Le Juif et la Sorcière/14
CHAPITRE XIV.

C’est au milieu de ces anxiétés, que son confesseur la manda auprès de lui. Il l’interrogea sur ce qu’il avait appris de Magui, en l’engageant, au nom de son salut, à ne rien taire de la vérité. Elle répondit que loin d’avoir des plaintes à porter contre Élie, elle et sa mère devaient lui rendre grâce ; et elle conta sa générosité à leur égard. Mais le confesseur ne vit dans cette conduite du Juif qu’une preuve à l’appui de ses soupçons, et il reprocha sévèrement à Brigitte sa prévention en faveur du mécréant, la menaçant de la colère du ciel, si elle y persistait. Mais le supplice d’Élie, qu’il lui faisait entrevoir, l’épouvantait bien plus que ses menaces ! elle tremblait d’émotion et de terreur en arrivant chez lui pour l’avertir. « Fuyez, Élie ! s’écria-t-elle, on veut vous retenir prisonnier, vous faire mourir ! » Le Juif comprit, lorsqu’elle se fut expliquée, qu’un danger imminent le menaçait ; mais, comment s’y soustraire ? où fuir ? les terres voisines de celles de la dame de Salins n’offraient point un asile sûr : le proscrit qu’elle eût réclamé lui eût été livré certainement ; et pour les traverser rapidement, et se trouver en peu de temps à une grande distance, il fallait endurer une fatigue au-dessus des forces du vieux Nathan. Son fils ne voulait point l’abandonner, persuadé qu’on le rendrait responsable de sa fuite, ne fût-ce, comme il le disait amèrement, que pour s’approprier ses richesses.

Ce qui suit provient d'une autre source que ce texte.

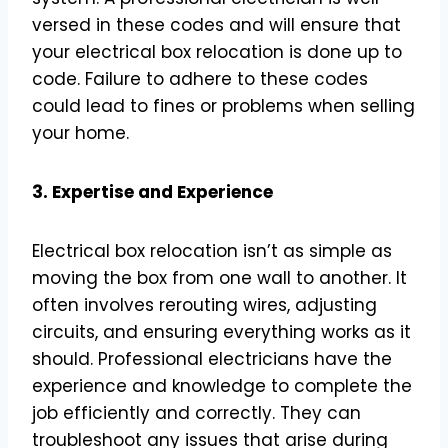
versed in these codes and will ensure that
your electrical box relocation is done up to
code. Failure to adhere to these codes
could lead to fines or problems when selling
your home.
3. Expertise and Experience
Electrical box relocation isn’t as simple as
moving the box from one wall to another. It
often involves rerouting wires, adjusting
circuits, and ensuring everything works as it
should. Professional electricians have the
experience and knowledge to complete the
job efficiently and correctly. They can
troubleshoot any issues that arise during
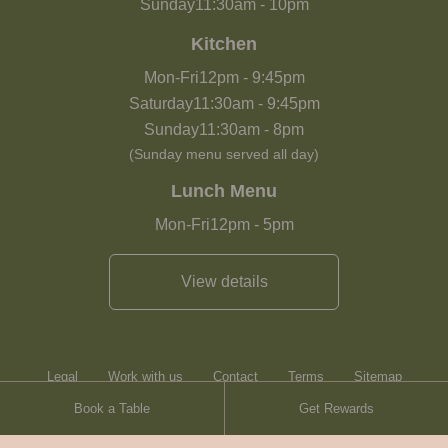
Sunday
11:30am
-
10pm
Kitchen
Mon-Fri
12pm
-
9:45pm
Saturday
11:30am
-
9:45pm
Sunday
11:30am
-
8pm
(Sunday menu served all day)
Lunch Menu
Mon-Fri
12pm
-
5pm
View details
Legal
Work with us
Contact
Terms
Sitemap
Book a Table
Get Rewards
Heartwood Inns
Brasserie Blanc
Terms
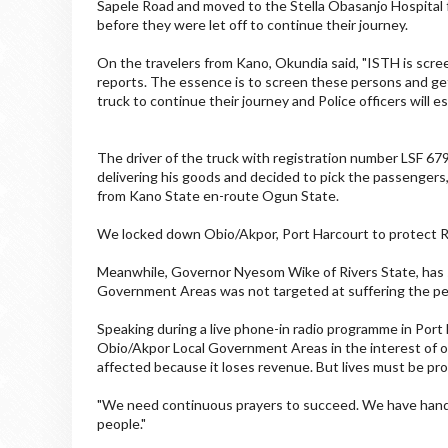
Sapele Road and moved to the Stella Obasanjo Hospital 
before they were let off to continue their journey.
On the travelers from Kano, Okundia said, "ISTH is sc
reports. The essence is to screen these persons and get
truck to continue their journey and Police officers will e
The driver of the truck with registration number LSF 67
delivering his goods and decided to pick the passenge
from Kano State en-route Ogun State.
We locked down Obio/Akpor, Port Harcourt to protect 
Meanwhile, Governor Nyesom Wike of Rivers State, has 
Government Areas was not targeted at suffering the peo
Speaking during a live phone-in radio programme in Por
Obio/Akpor Local Government Areas in the interest of our
affected because it loses revenue. But lives must be pr
"We need continuous prayers to succeed. We have hande
people."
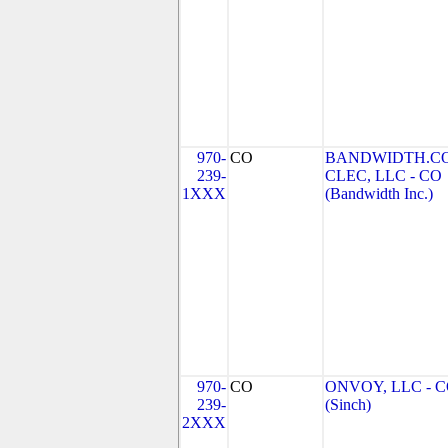
970-
CO
BANDWIDTH.C
239-
CLEC, LLC - CO
1XXX
(Bandwidth Inc.)
970-
CO
ONVOY, LLC - 
239-
(Sinch)
2XXX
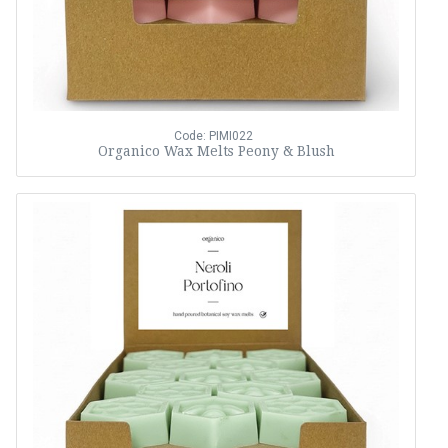
Code: PIMI022
Organico Wax Melts Peony & Blush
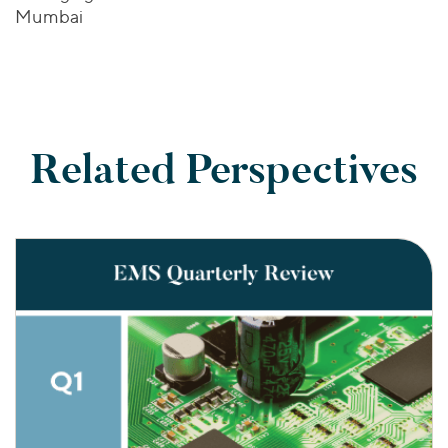
Mumbai
Related Perspectives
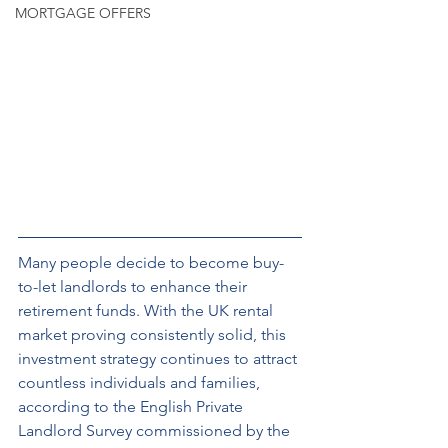
MORTGAGE OFFERS
Many people decide to become buy-
to-let landlords to enhance their 
retirement funds. With the UK rental 
market proving consistently solid, this 
investment strategy continues to attract 
countless individuals and families, 
according to the English Private 
Landlord Survey commissioned by the 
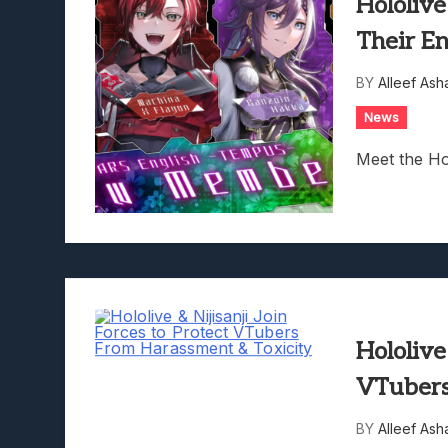
Hololiv
Their E
BY
Alleef Ash
News
Meet the Ho
Hololive
VTubers
BY
Alleef Ash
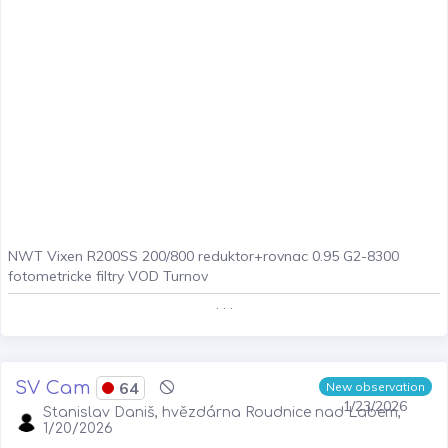
NWT Vixen R200SS 200/800 reduktor+rovnac 0.95 G2-8300
fotometricke filtry VOD Turnov
. . .
SV Cam
64
New observation
1/23/2026
Stanislav Daniš, hvězdárna Roudnice nad Labem,
1/20/2026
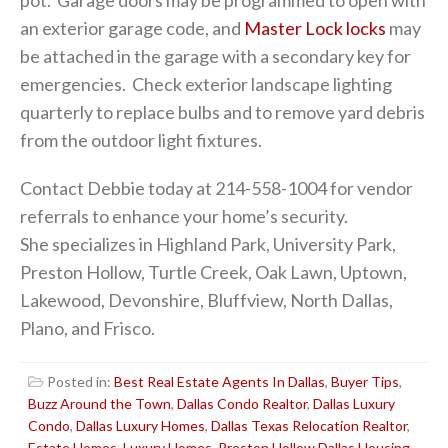
an exterior garage code, and
Master Lock locks
may
be attached in the garage with a secondary key for
emergencies. Check exterior landscape lighting
quarterly to replace bulbs and to remove yard debris
from the outdoor light fixtures.
Contact Debbie today at 214-558-1004 for vendor
referrals to enhance your home’s security.
She specializes in Highland Park, University Park,
Preston Hollow, Turtle Creek, Oak Lawn, Uptown,
Lakewood, Devonshire, Bluffview, North Dallas,
Plano, and Frisco.
Posted in:
Best Real Estate Agents In Dallas
,
Buyer Tips
,
Buzz Around the Town
,
Dallas Condo Realtor
,
Dallas Luxury
Condo
,
Dallas Luxury Homes
,
Dallas Texas Relocation Realtor
,
Estate Homes
,
Luxury Homes
,
Preston Hollow Dallas Housing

Brigitte conseilla aux fugitifs de se cacher près de la ville, tandis qu’on chercherait au loin leurs traces, et elle indiqua la caverne qui lui servait de retraite, et dont personne ne connaissait les chemins, pas même sa mère. L’offre fut acceptée ; et l’on convint que la jeune fille conduirait les Juifs à la caverne, dès que l’obscurité pourrait les dérober aux regards. Magui ne fut point mise dans la confidence de ce projet ; sa fille redoutait son imprudence ; et la nuit venue, Brigitte sortit secrètement de sa cabane, se rendit au lieu désigné, fit le signal convenu… Les voyageurs étaient prêts ; ils la suivirent. Elle marchait en avant, légère comme une biche, et s’arrêtait de temps en temps pour attendre ses compagnons : car le vieux Nathan avait peine à gravir les rudes sentiers qui conduisaient à la grotte ; son fils le soutenait, le portait quelquefois dans ses bras ; Brigitte offrait aussi son appui au vieillard, qui la remerciait avec des termes caressans. Elle était heureuse !
La caverne offrait un asile plus commode que les Juifs ne l’avaient espéré : Brigitte en avait fait une sorte de demeure, où se trouvaient quelques-unes des délicatesses que la grâcieuse imagination d’une jeune fille sait toujours rassembler autour d’elle, en quelque lieu qu’elle se trouve. Élie souriait en les remarquant ; elle souriait aussi. Son retour à la ville fut ensuite le sujet d’une discussion sérieuse : il semblait plus prudent qu’elle s’y rendît sur-le-champ que d’attendre le jour pour y arriver, et le jeune homme se disposa à l’accompagner. Elle refusait son offre dans la crainte de l’exposer à quelque danger.
« Je ne crois en courir aucun, dit Elie ; mais quand il en serait autrement, penses-tu que je consentirais à te laisser errer seule, à cette heure, à travers les chemins que nous venons de parcourir ? En aurais-tu toi-même le courage ? »
Elle baissa les yeux en soupirant.
« Tu es une aimable et douce créature ! reprit Elie, et je voudrais te protéger toujours. »
Elle soupira encore. Le jeune homme, au moment de se mettre en route, s’agenouilla devant son père, qui étendit sur lui ses mains tremblantes pour le bénir ; Brigitte s’inclina avec respect. Ils partirent.